Sammiemacha commented 5 days ago

The repo doesn't run on kali. >> "─(sammie㉿kali)-[~] └─$ sudo pip install fsociety

[sudo] password for sammie: error: externally-managed-environment

× This environment is externally managed ╰─> To install Python packages system-wide, try apt install python3-xyz, where xyz is the package you are trying to install.

If you wish to install a non-Kali-packaged Python package,
create a virtual environment using python3 -m venv path/to/venv.
Then use path/to/venv/bin/python and path/to/venv/bin/pip. Make
sure you have pypy3-venv installed.

If you wish to install a non-Kali-packaged Python application,
it may be easiest to use pipx install xyz, which will manage a
virtual environment for you. Make sure you have pipx installed.

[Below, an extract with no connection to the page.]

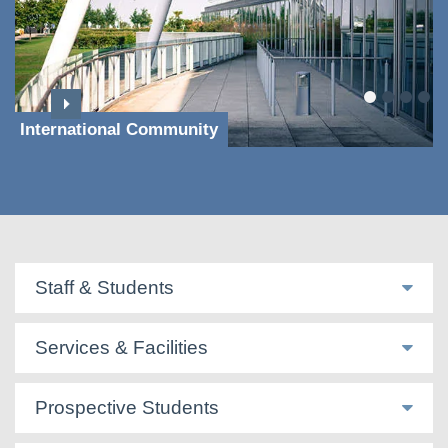
International Community
Staff & Students
Services & Facilities
Prospective Students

For more information, refer to the following:
* https://www.kali.org/blog/python-externally-managed/
* /usr/share/doc/python3.12/README.venv

note: If you believe this is a mistake, please contact your Python installation or OS distribution provider. You can override this, at the risk of breaking your Python installation or OS, by passing --break-system-packages. hint: See PEP 668 for the detailed specification. <<".